Supported bias-correction variables:

```text
PRAVG AT2M T2MAX T2MIN ASWDNS AXSMTG
```

Supported correction methods:

```text
EQM QDM DQM LOCI Scaling VARI ExtremeValues
```

Evaluation-only methods:

```text
RAW ENSEMBLE_MEAN
```

Precipitation indicators:

```text
MEAN SDII CDD Rainydays R95p R99p Rx1day Rx5day
```

When all methods are requested, the workflow keeps only valid methods per
variable:

- `PRAVG`: `EQM`, `QDM`, `DQM`, `LOCI`, `ExtremeValues`
- `AT2M`, `T2MAX`, `T2MIN`, `ASWDNS`: `EQM`, `QDM`, `DQM`, `Scaling`, `VARI`
- `AXSMTG`: `EQM`, `QDM`, `DQM`, `Scaling`, `VARI`

Soil moisture uses grouped CLM-like model output from
`<init_date>_axsmtg_daily.nc`. Bias correction converts selected model layers
from `kg m-2` storage to volumetric `m3 m-3`, corrects them against ERA5-Land
soil water, clips corrected values, then converts back to the original storage
units and file structure.

## Data Layout Assumptions

- Hindcast roots contain `YYYY/YYYYMM/YYYYMMDD` case folders.
- Observation files match `OBS_<VAR>_<START>_<END>.nc`.
- Landmask files contain `reg_mask`, with land selected by `reg_mask > 0`.
- Heatmap Cornbelt summaries require `CROPTYPE == 1` and land mask true.
- Existing individual-method output filenames are preserved.

Each `cwrf-bc` command writes `run_metadata.json` to the command output
directory unless `--no-metadata` is supplied. If a YAML config is used, the
metadata writer also copies it to `run_config.yaml`.

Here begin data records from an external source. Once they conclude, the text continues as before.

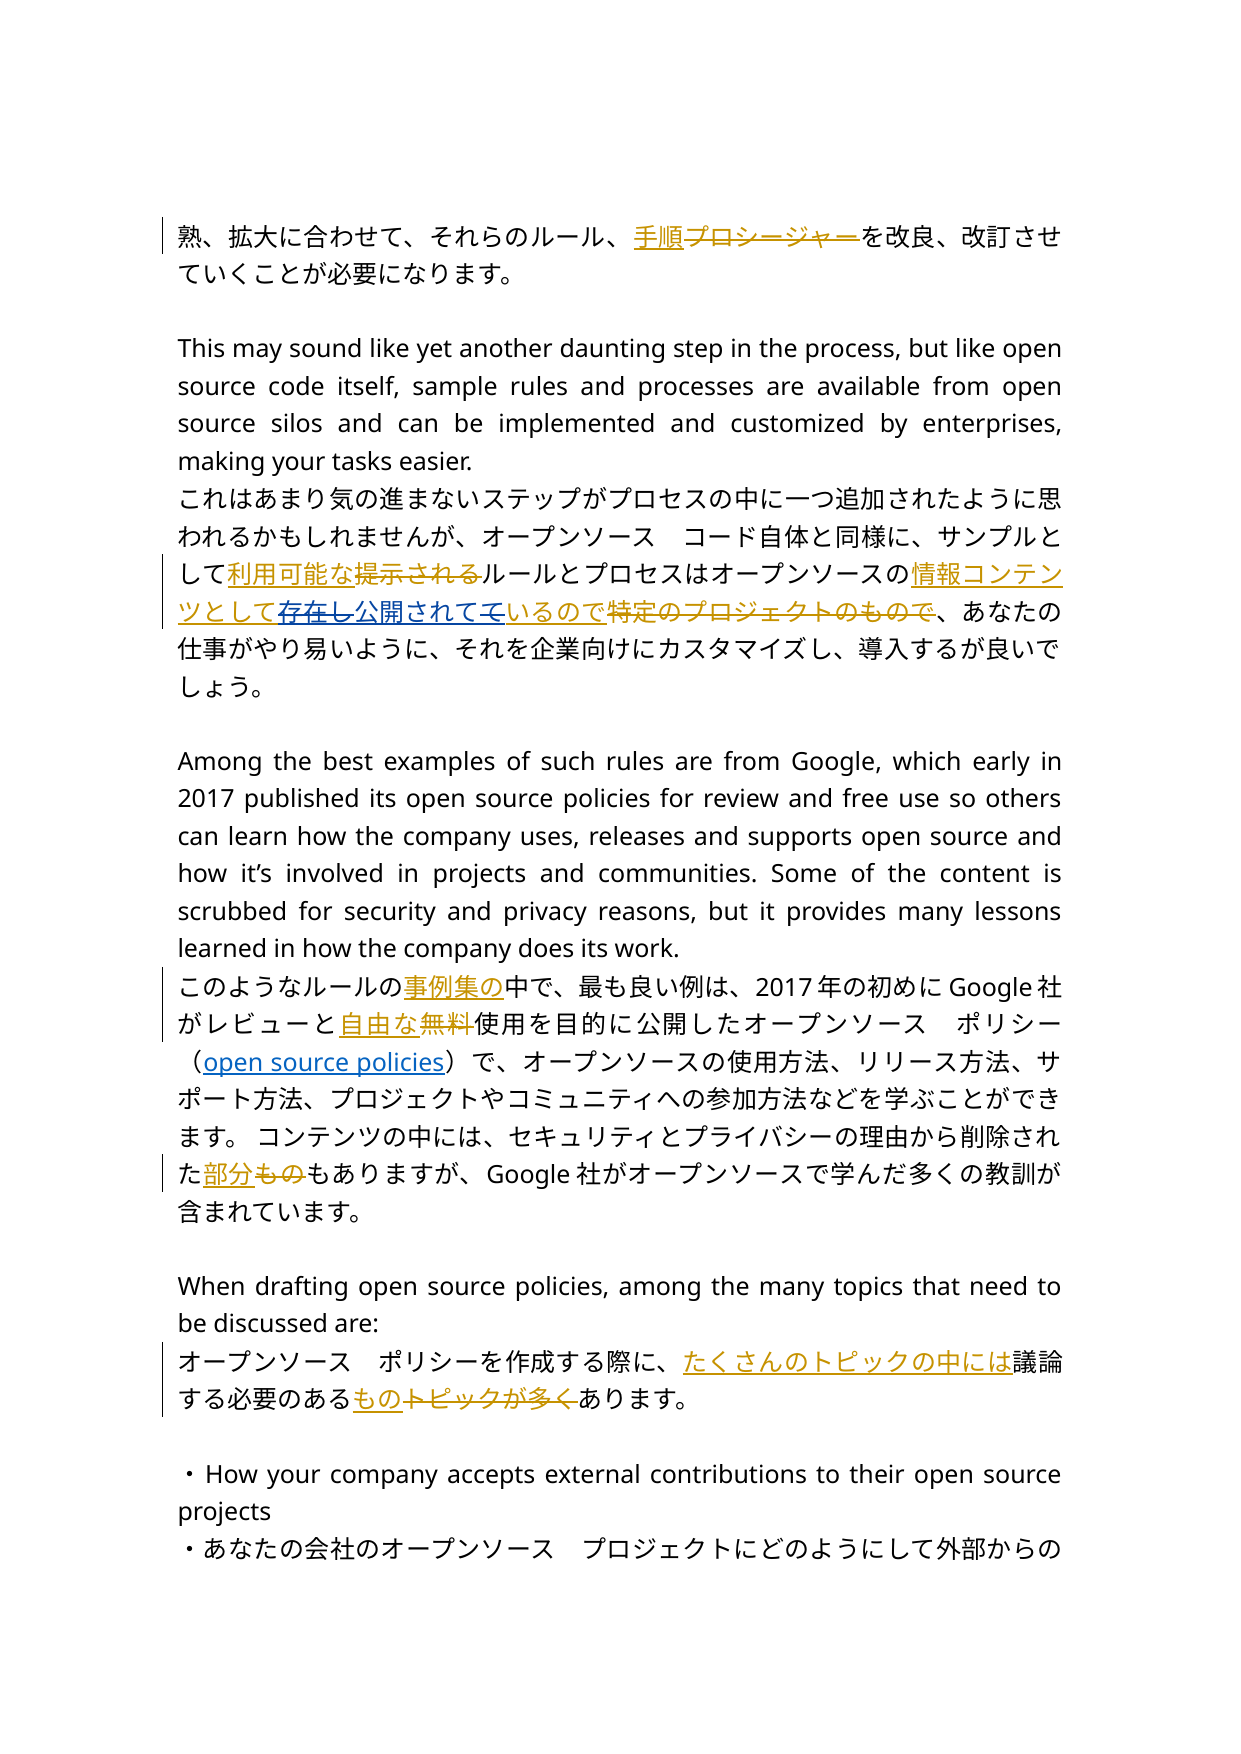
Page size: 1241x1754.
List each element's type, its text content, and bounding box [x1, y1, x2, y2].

text When drafting open source policies, among the many topics that need to be discussed are: [177, 1267, 1063, 1342]
text Among the best examples of such rules are from Google, which early in 2017 published its open source policies for review and free use so others can learn how the company uses, releases and supports open source and how it’s involved in projects and communities. Some of the content is scrubbed for security and privacy reasons, but it provides many lessons learned in how the company does its work. [177, 742, 1063, 967]
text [177, 217, 1063, 292]
text ・How your company accepts external contributions to their open source projects [177, 1454, 1063, 1529]
text このようなルールの中で、最も良い例は、2017年の初めにGoogle社がレビューと使用を目的に公開したオープンソース ポリシー（open source policies）で、オープンソースの使用方法、リリース方法、サポート方法、プロジェクトやコミュニティへの参加方法などを学ぶことができます。 コンテンツの中には、セキュリティとプライバシーの理由から削除されたもありますが、Google社がオープンソースで学んだ多くの教訓が含まれています。 [177, 967, 1063, 1229]
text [177, 1529, 1063, 1567]
text This may sound like yet another daunting step in the process, but like open source code itself, sample rules and processes are available from open source silos and can be implemented and customized by enterprises, making your tasks easier. [177, 329, 1063, 479]
text これはあまり気の進まないステップがプロセスの中に一つ追加されたように思われるかもしれませんが、オープンソース コード自体と同様に、サンプルとしてルールとプロセスはオープンソースの、あなたの仕事がやり易いように、それを企業向けにカスタマイズし、導入するが良いでしょう。 [177, 479, 1063, 704]
text オープンソース ポリシーを作成する際に、議論する必要のあるあります。 [177, 1342, 1063, 1417]
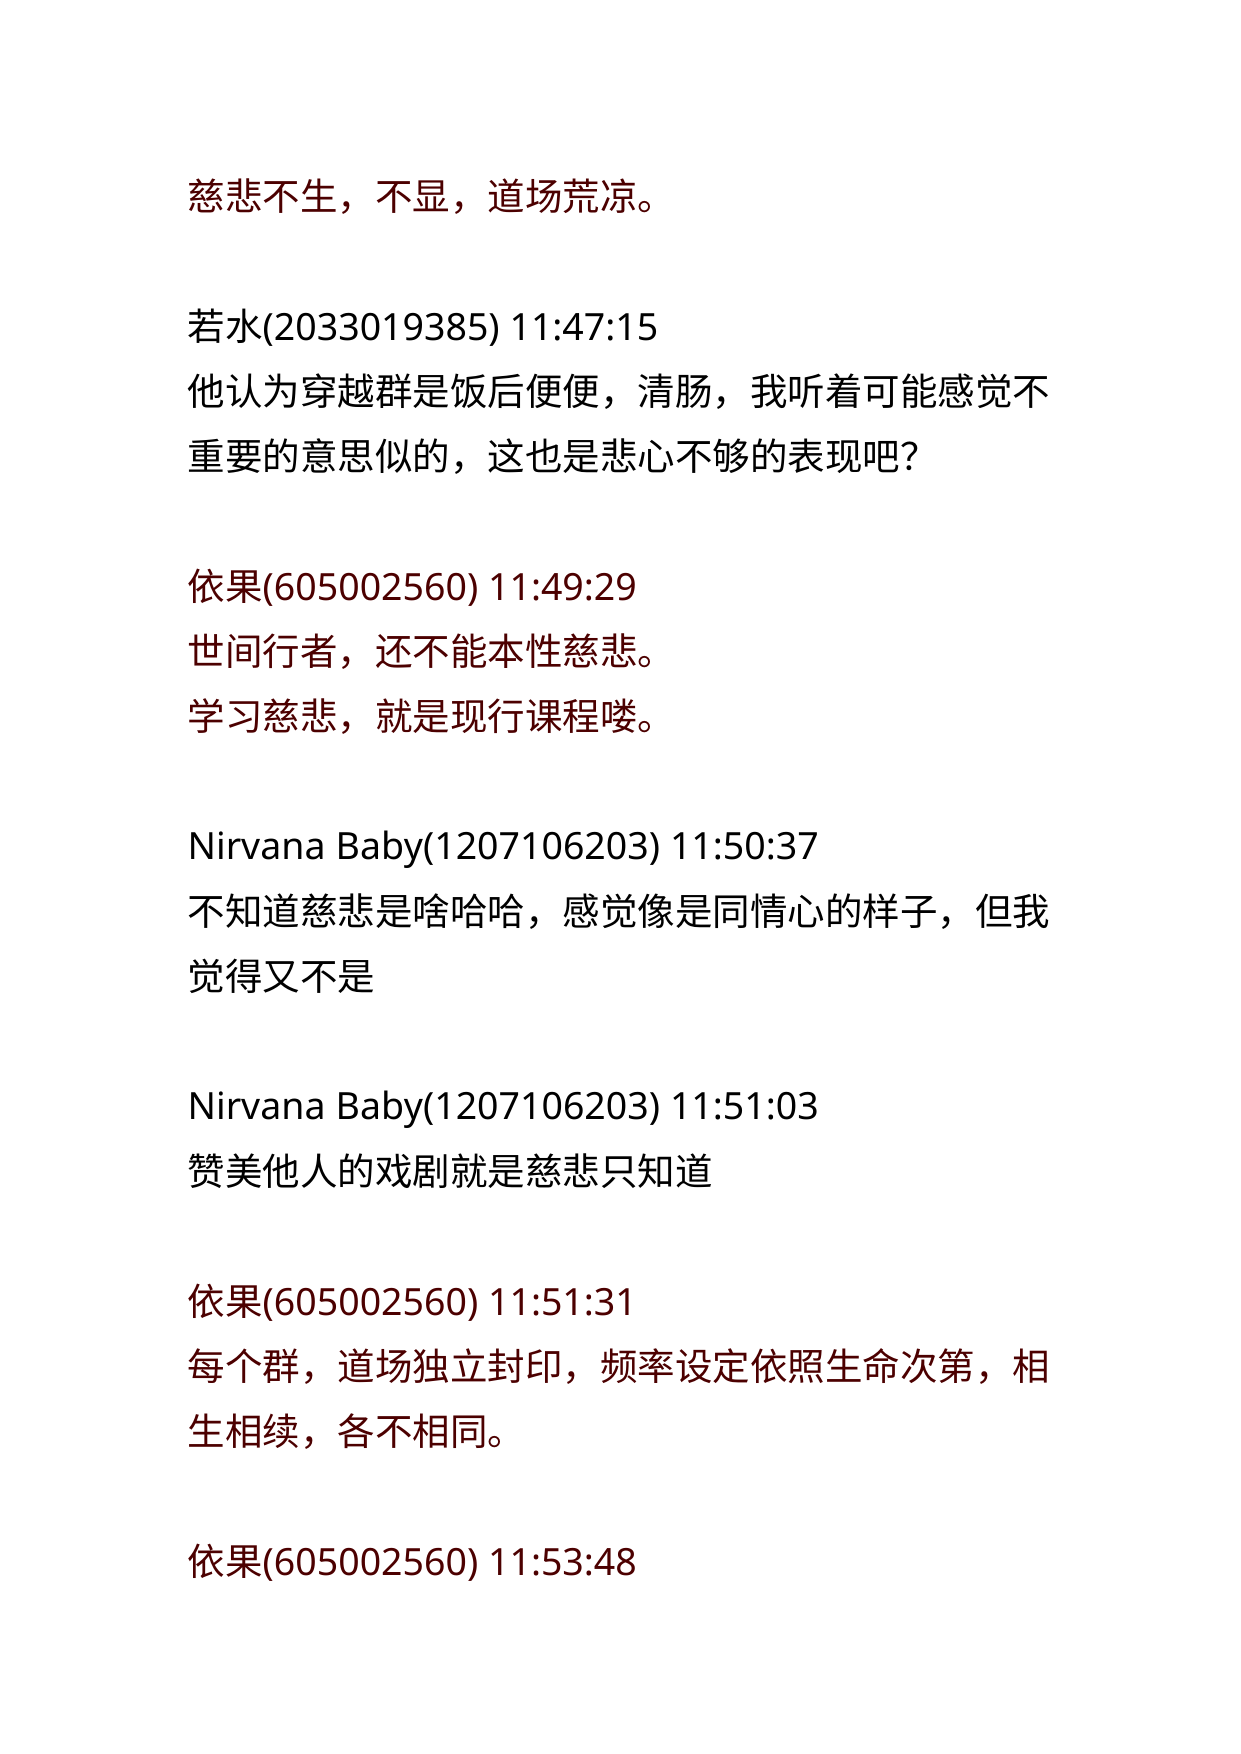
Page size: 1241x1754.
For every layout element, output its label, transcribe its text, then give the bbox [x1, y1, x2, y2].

text Nirvana Baby(1207106203) 11:51:03 [187, 1072, 1053, 1137]
text 依果(605002560) 11:49:29 [187, 552, 1053, 617]
text 世间行者，还不能本性慈悲。 [187, 617, 1053, 682]
text Nirvana Baby(1207106203) 11:50:37 [187, 812, 1053, 877]
text 依果(605002560) 11:51:31 [187, 1267, 1053, 1332]
text 慈悲不生，不显，道场荒凉。 若水(2033019385) 11:47:15 [187, 162, 1053, 357]
text 每个群，道场独立封印，频率设定依照生命次第，相生相续，各不相同。 [187, 1332, 1053, 1494]
text 不知道慈悲是啥哈哈，感觉像是同情心的样子，但我觉得又不是 [187, 877, 1053, 1039]
text 依果(605002560) 11:53:48 [187, 1527, 1053, 1592]
text 赞美他人的戏剧就是慈悲只知道 [187, 1137, 1053, 1234]
text 他认为穿越群是饭后便便，清肠，我听着可能感觉不重要的意思似的，这也是悲心不够的表现吧？ [187, 357, 1053, 519]
text 学习慈悲，就是现行课程喽。 [187, 682, 1053, 779]
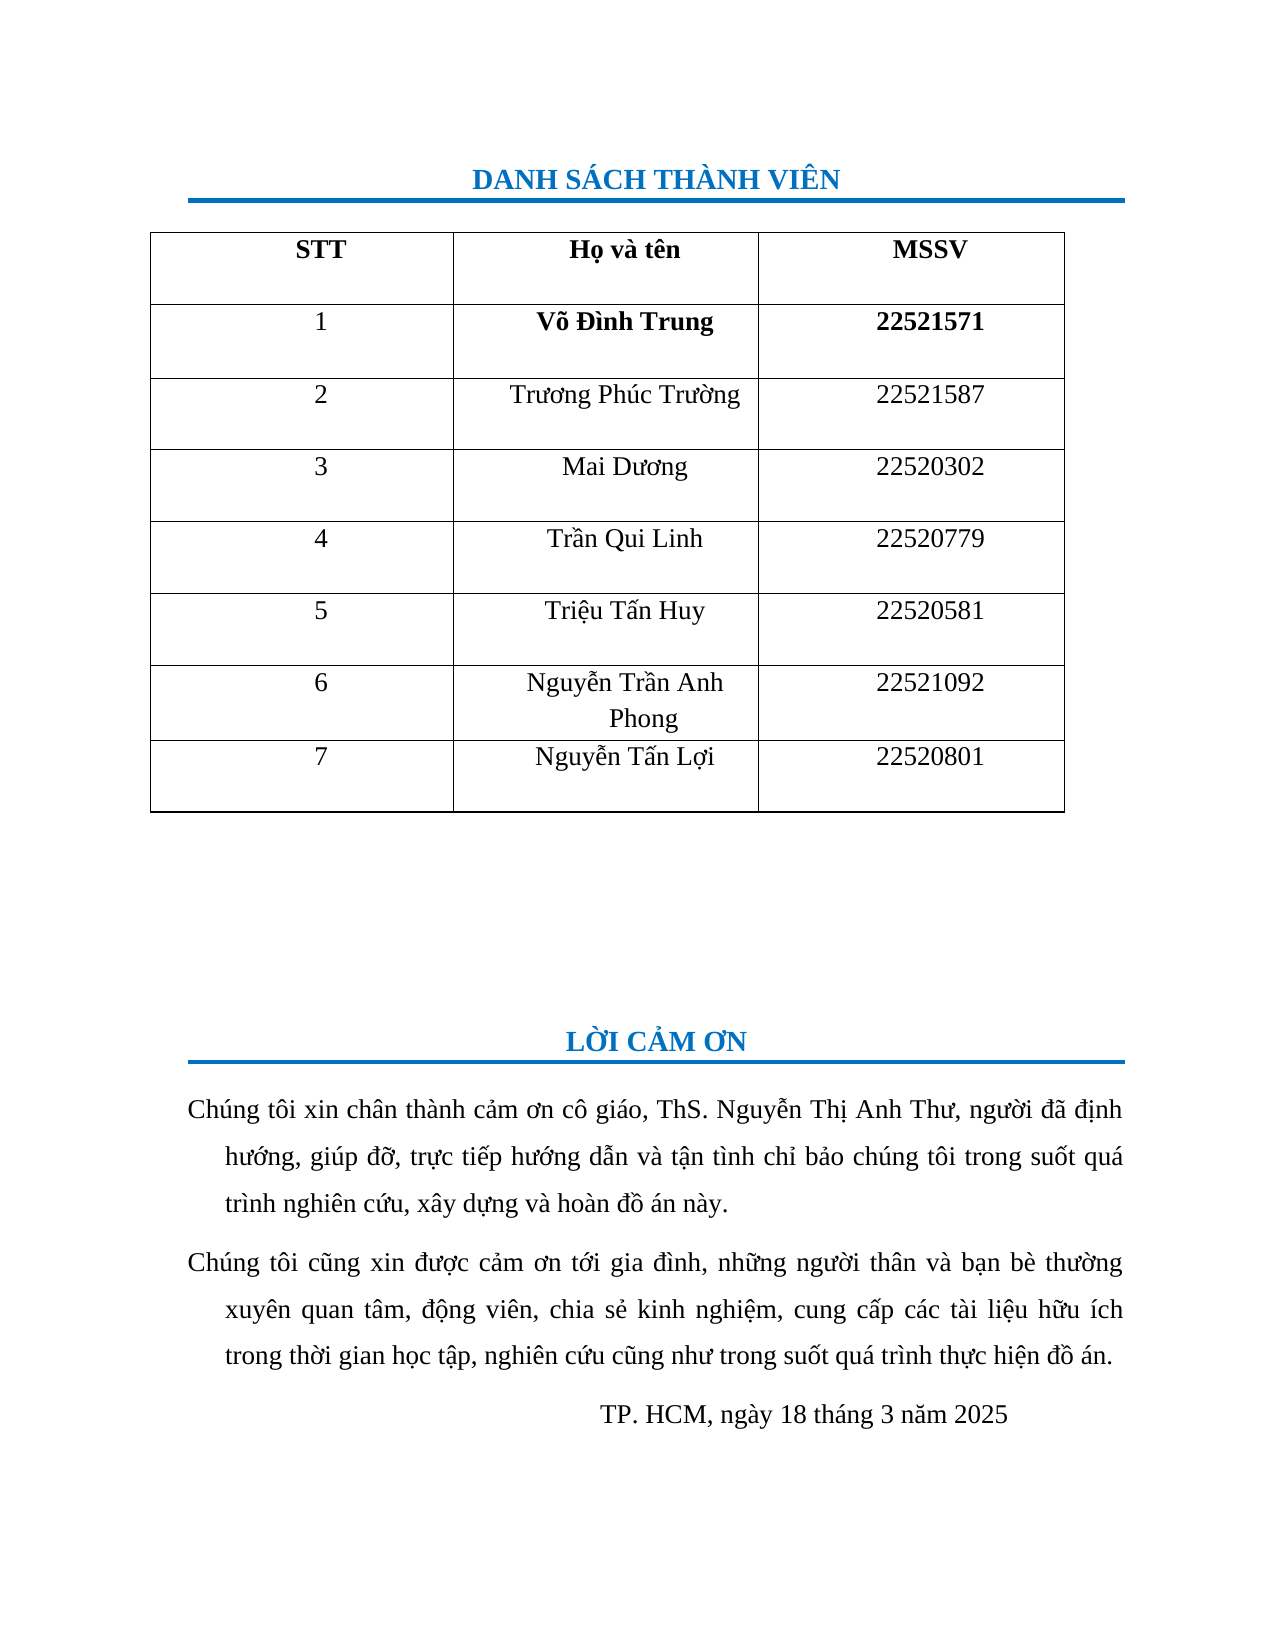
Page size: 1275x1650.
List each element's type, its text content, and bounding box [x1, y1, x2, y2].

table_cell 22520779 [759, 522, 1064, 593]
table_header STT [151, 233, 453, 304]
table_cell Trần Qui Linh [454, 522, 758, 593]
table_cell 22520581 [759, 594, 1064, 665]
table_cell Nguyễn Tấn Lợi [454, 741, 758, 811]
table_cell 22520302 [759, 450, 1064, 521]
table_cell 7 [151, 741, 453, 811]
table_cell 22521587 [759, 379, 1064, 449]
table_cell 22520801 [759, 741, 1064, 811]
table_cell 3 [151, 450, 453, 521]
text TP. HCM, ngày 18 tháng 3 năm 2025 [600, 1398, 1125, 1430]
table_cell Nguyễn Trần Anh Phong [454, 666, 758, 739]
table_cell Trương Phúc Trường [454, 379, 758, 449]
text Chúng tôi xin chân thành cảm ơn cô giáo, ThS. Nguyễn Thị Anh Thư, người đã định hướng, giúp đỡ, trực tiếp hướng dẫn và tận tình chỉ bảo chúng tôi trong suốt quá trình nghiên cứu, xây dựng và hoàn đồ án này. [187, 1093, 1125, 1218]
table_cell 4 [151, 522, 453, 593]
table_cell Triệu Tấn Huy [454, 594, 758, 665]
table_cell 22521092 [759, 666, 1064, 739]
table_cell 22521571 [759, 305, 1064, 377]
table_cell 5 [151, 594, 453, 665]
table_cell 6 [151, 666, 453, 739]
text LỜI CẢM ƠN [187, 1024, 1125, 1064]
table_cell Mai Dương [454, 450, 758, 521]
table_header MSSV [759, 233, 1064, 304]
text DANH SÁCH THÀNH VIÊN [187, 162, 1125, 203]
table_cell 1 [151, 305, 453, 377]
table_cell Võ Đình Trung [454, 305, 758, 377]
table_cell 2 [151, 379, 453, 449]
table_header Họ và tên [454, 233, 758, 304]
text Chúng tôi cũng xin được cảm ơn tới gia đình, những người thân và bạn bè thường xuyên quan tâm, động viên, chia sẻ kinh nghiệm, cung cấp các tài liệu hữu ích trong thời gian học tập, nghiên cứu cũng như trong suốt quá trình thực hiện đồ án. [187, 1246, 1125, 1371]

## Fortran R95p/R99p Library

The evaluator can use `libcwrf_precip_extremes.so` for R95p/R99p. Build it with:

```bash
gfortran -O3 -fPIC -shared fortran/cwrf_precip_extremes.f90 -o libcwrf_precip_extremes.so
export CWRF_PRECIP_EXTREMES_LIB="$PWD/libcwrf_precip_extremes.so"
```

You can also pass `--rxxp-fortran-lib /path/to/libcwrf_precip_extremes.so`.